There was quite a talented cast being involved in the family dynamic; Alec Baldwin, Kate Bosworth and Kristen Stewart.

Their reactions to Alice’s diagnosis and inevitable deterioration were unexpected. The discovery that the condition can be passed on to your offspring was a daunting prospect. The probability of one of Alice’s children carrying the gene being incredibly high.

Kristen Stewart, where has she been? Still donning the tom boy look and mumbling away, her performance perfectly suited the role of Alice’s younger daughter. She worked well with Moore and you really felt for their relationship.

Despite all that’s going on for Alice, she is still concerned for her daughter’s carefree attitude and refusal to acting her failing acting career. Mothers never stop caring. No matter what.

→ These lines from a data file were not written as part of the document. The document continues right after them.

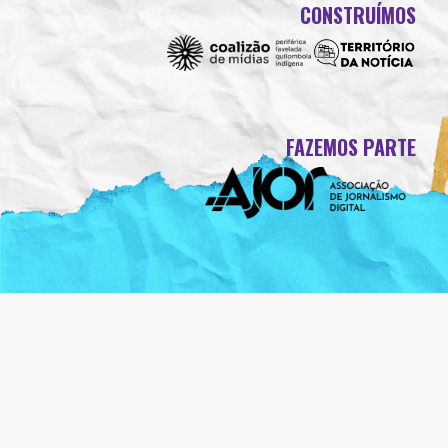
CONSTRUÍMOS
FAZEMOS PARTE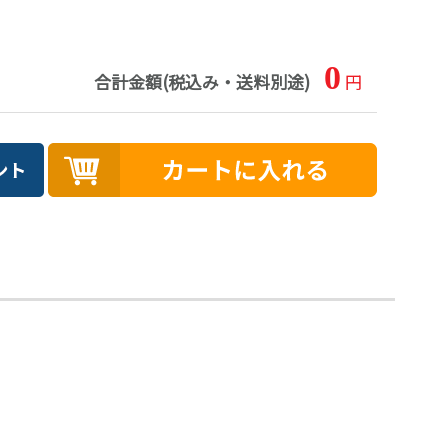
0
合計金額(税込み・送料別途)
円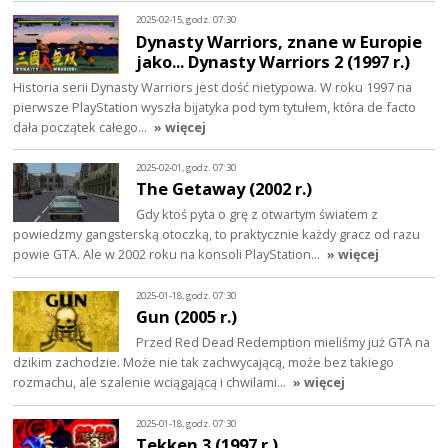
2025-02-15, godz. 07:30
Dynasty Warriors, znane w Europie
jako... Dynasty Warriors 2 (1997 r.)
Historia serii Dynasty Warriors jest dość nietypowa. W roku 1997 na
pierwsze PlayStation wyszła bijatyka pod tym tytułem, która de facto
dała początek całego…
» więcej
2025-02-01, godz. 07:30
The Getaway (2002 r.)
Gdy ktoś pyta o grę z otwartym światem z
powiedzmy gangsterską otoczką, to praktycznie każdy gracz od razu
powie GTA. Ale w 2002 roku na konsoli PlayStation…
» więcej
2025-01-18, godz. 07:30
Gun (2005 r.)
Przed Red Dead Redemption mieliśmy już GTA na
dzikim zachodzie. Może nie tak zachwycającą, może bez takiego
rozmachu, ale szalenie wciągającą i chwilami…
» więcej
2025-01-18, godz. 07:30
Tekken 3 (1997 r.)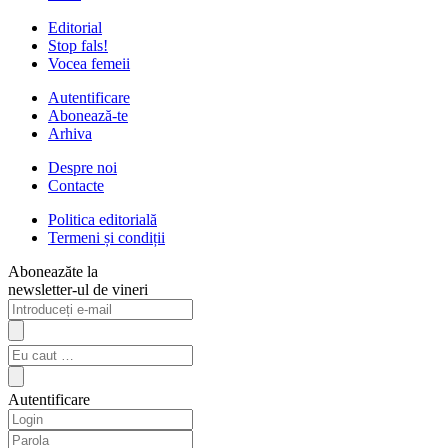
Editorial
Stop fals!
Vocea femeii
Autentificare
Abonează-te
Arhiva
Despre noi
Contacte
Politica editorială
Termeni și condiții
Aboneazăte la
newsletter-ul de vineri
Autentificare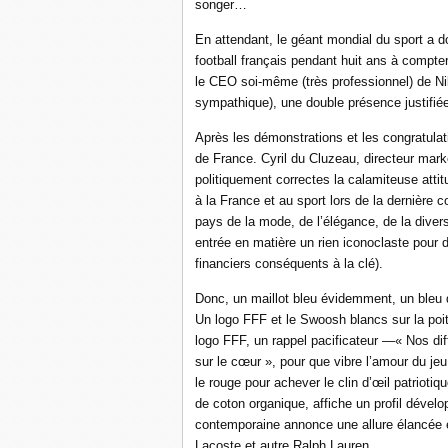
songer…
En attendant, le géant mondial du sport a d
football français pendant huit ans à compte
le CEO soi-même (très professionnel) de Nik
sympathique), une double présence justifiée
Après les démonstrations et les congratulat
de France. Cyril du Cluzeau, directeur mark
politiquement correctes la calamiteuse attit
à la France et au sport lors de la dernière co
pays de la mode, de l’élégance, de la divers
entrée en matière un rien iconoclaste pour d
financiers conséquents à la clé).
Donc, un maillot bleu évidemment, un bleu d
Un logo FFF et le Swoosh blancs sur la poitri
logo FFF, un rappel pacificateur —« Nos di
sur le cœur », pour que vibre l’amour du j
le rouge pour achever le clin d’œil patrioti
de coton organique, affiche un profil dével
contemporaine annonce une allure élancée et
Lacoste et autre Ralph Lauren.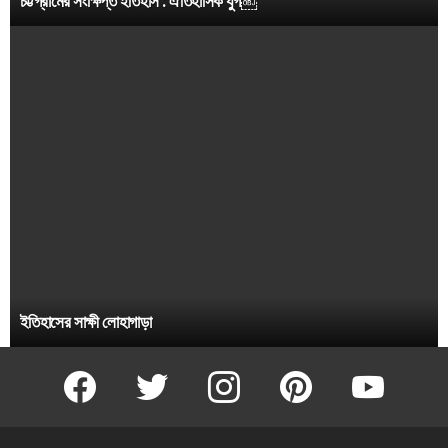
চট্টগ্রামের সংক্ষিপ্ত ইতিহাস : ঐতিহাসিক যুগ￼
ইতিহাসের সাক্ষী লোহাগাড়া
facebook
twitter
instagram
pinterest
youtube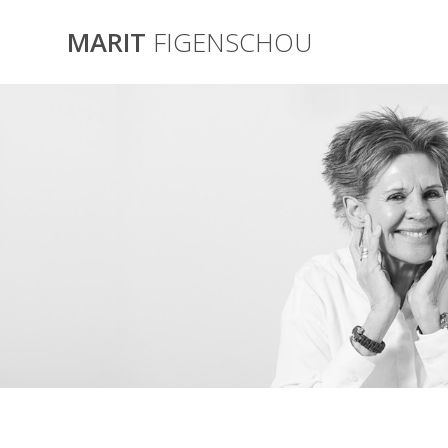
Skip
to
MARIT
FIGENSCHOU
content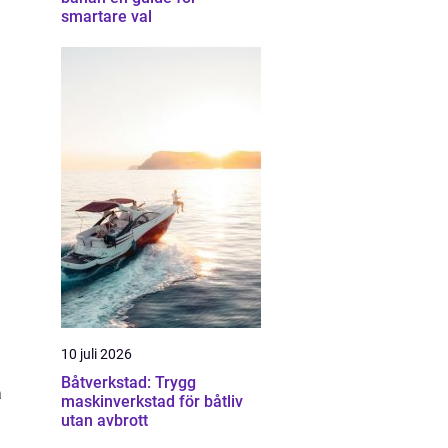
smartare val
10 juli 2026
Båtverkstad: Trygg
a
maskinverkstad för båtliv
utan avbrott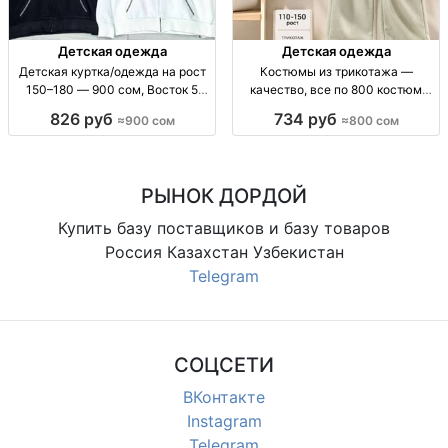
Детская одежда
Детская одежда
Детская куртка/одежда на рост
Костюмы из трикотажа —
150–180 — 900 сом, Восток 5
качество, все по 800 костюм
проход 100/24 дет. одежда для
трикотаж (кач-во), повс/дом,
826 руб
734 руб
≈900 сом
≈800 сом
подростков; рост 150-180 см;
мягк. трикотаж, унисекс/жен.,
900 сом; рынок «Восток» 5
цена 800
проход 100/24; из Китая; для
РЫНОК ДОРДОЙ
Купить базу поставщиков и базу товаров
Россия Казахстан Узбекистан
Telegram
СОЦСЕТИ
ВКонтакте
Instagram
Telegram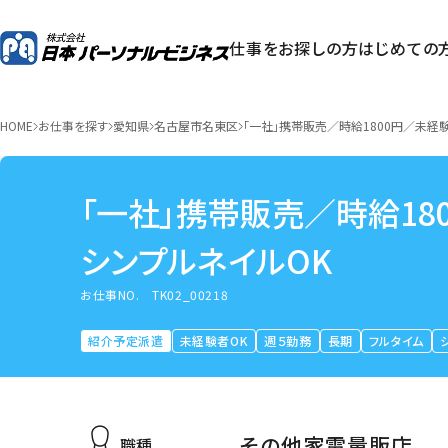
仕事をお探しの方
はじめての
HOME
お仕事を探す
愛知県
名古屋市名東区
「一社」携帯販売／時給1800円／未経
「一社」携帯販売／時給18
シンプルネイルOK
お仕事NO.
TK02_00218
紹介予定派遣
未経験者OK
週５勤務
長期
フルタイム
その他家電量販店
職種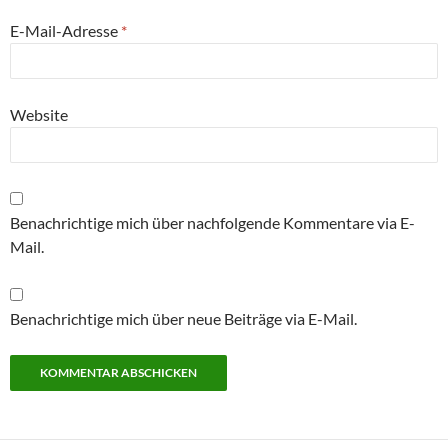
E-Mail-Adresse
*
Website
Benachrichtige mich über nachfolgende Kommentare via E-
Mail.
Benachrichtige mich über neue Beiträge via E-Mail.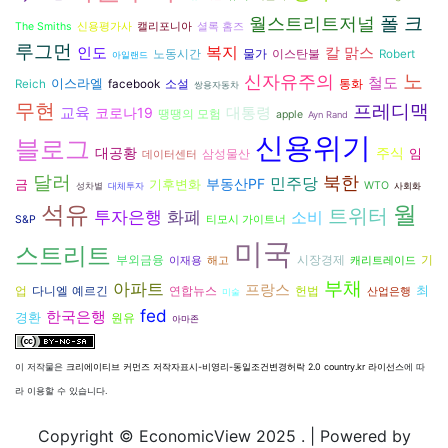
월스트리트저널
폴 크
The Smiths
신용평가사
캘리포니아
셜록 홈즈
루그먼
복지
인도
칼 맑스
노동시간
물가
이스탄불
Robert
아일랜드
노
신자유주의
철도
이스라엘
Reich
facebook
소설
통화
쌍용자동차
무현
프레디맥
교육
코로나19
대통령
땡땡의 모험
apple
Ayn Rand
신용위기
블로그
대공황
주식
임
삼성물산
데이터센터
달러
북한
민주당
부동산PF
금
기후변화
WTO
성차별
대체투자
사회화
석유
월
트위터
투자은행
화폐
소비
S&P
티모시 가이트너
미국
스트리트
시장경제
부외금융
기
이재용
해고
캐리트레이드
부채
아파트
프랑스
최
다니엘 예르긴
연합뉴스
헌법
업
산업은행
미술
fed
한국은행
경환
원유
아마존
이 저작물은
크리에이티브 커먼즈 저작자표시-비영리-동일조건변경허락 2.0 country.kr 라이선스
에 따
라 이용할 수 있습니다.
Copyright © EconomicView 2025 .
| Powered by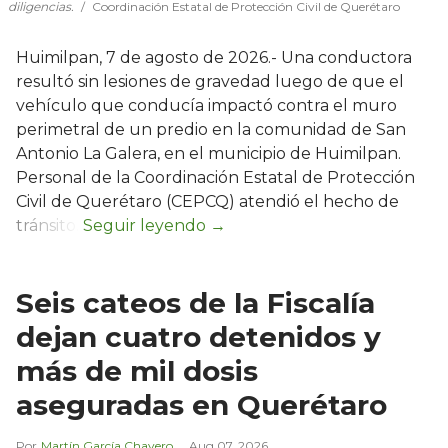
diligencias.
Coordinación Estatal de Protección Civil de Querétaro
Huimilpan, 7 de agosto de 2026.- Una conductora
resultó sin lesiones de gravedad luego de que el
vehículo que conducía impactó contra el muro
perimetral de un predio en la comunidad de San
Antonio La Galera, en el municipio de Huimilpan.
Personal de la Coordinación Estatal de Protección
Civil de Querétaro (CEPCQ) atendió el hecho de
tránsito.
Seis cateos de la Fiscalía
dejan cuatro detenidos y
más de mil dosis
aseguradas en Querétaro
Martín García Chavero
Aug 07, 2026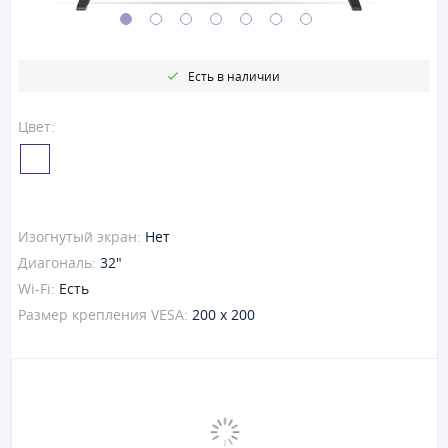
Есть в наличии
Цвет:
Изогнутый экран:
Нет
Диагональ:
32"
Wi-Fi:
Есть
Размер крепления VESA:
200 x 200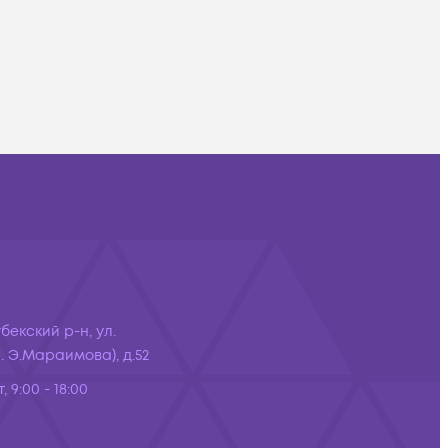
бекский р-н, ул.
 Э.Мараимова), д.52
, 9:00 - 18:00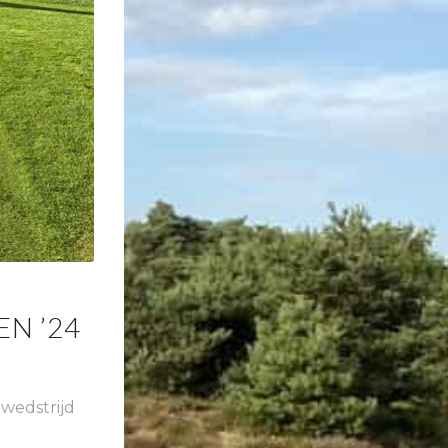
N ’24
wedstrijd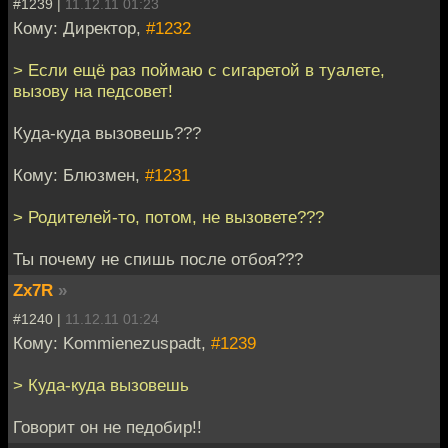
#1239 |
11.12.11 01:23
Кому: Директор,
#1232
> Если ещё раз поймаю с сигаретой в туалете,
вызову на педсовет!
Куда-куда вызовешь???
Кому: Блюзмен,
#1231
> Родителей-то, потом, не вызовете???
Ты почему не спишь после отбоя???
Zx7R
»
#1240 |
11.12.11 01:24
Кому: Kommienezuspadt,
#1239
> Куда-куда вызовешь
Говорит он не педобир!!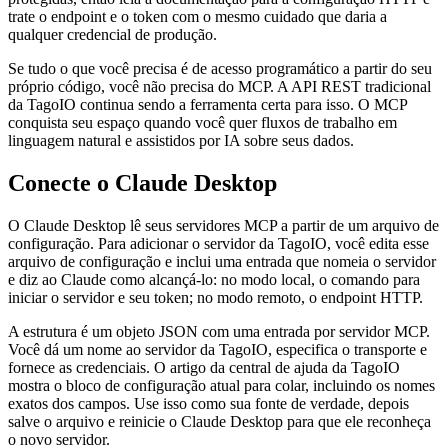
trate o endpoint e o token com o mesmo cuidado que daria a
qualquer credencial de produção.
Se tudo o que você precisa é de acesso programático a partir do seu
próprio código, você não precisa do MCP. A API REST tradicional
da TagoIO continua sendo a ferramenta certa para isso. O MCP
conquista seu espaço quando você quer fluxos de trabalho em
linguagem natural e assistidos por IA sobre seus dados.
Conecte o Claude Desktop
O Claude Desktop lê seus servidores MCP a partir de um arquivo de
configuração. Para adicionar o servidor da TagoIO, você edita esse
arquivo de configuração e inclui uma entrada que nomeia o servidor
e diz ao Claude como alcançá-lo: no modo local, o comando para
iniciar o servidor e seu token; no modo remoto, o endpoint HTTP.
A estrutura é um objeto JSON com uma entrada por servidor MCP.
Você dá um nome ao servidor da TagoIO, especifica o transporte e
fornece as credenciais. O artigo da central de ajuda da TagoIO
mostra o bloco de configuração atual para colar, incluindo os nomes
exatos dos campos. Use isso como sua fonte de verdade, depois
salve o arquivo e reinicie o Claude Desktop para que ele reconheça
o novo servidor.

Kate Bosworth was good as her snobby older daughter. An early revelation certainly spiked the tension BUT as the film progressed, her character seemed to disappear into the background.

Alec Baldwin didn’t seem to be in this as much as I thought. Obviously, the film was always going to be revolved around Alice BUT his constant disappearing and reappearing was a little irritating. However, there was a reason for this which does lead to some sombre viewing.

Despite a stellar performance on a serious condition and for all the hype, I felt the film left me wanting.

I don’t think it helped that the ending was quite odd. I could see what the writers were trying to do BUT it came off a little abrupt and long at the tooth with Kristen Stewart mumbling away about looking down from the sky to her bemused mother.

It just seemed a little pretentious and fizzled out what had been an engaging story of one woman’s struggle.

BUT it is still heartbreaking, dramatic and tough to watch. A scene involving a video message from a recently diagnosed Alice to an ailing ageing Alice certainly hit home.

Alzheimer’s Disease still needs to be looked into and I’m glad that films like these are getting made. The only other film that I could recall was the underrated Away From Her with Julie Christie.

This could happen to anyone. Worth a watch.

3/5

As a little side note for any Walking Dead fans; Seth Gilliam plays yet another pointless role. Yes! Even more useless than Father Gabriel Stokes. I know. I didn’t think it was possible.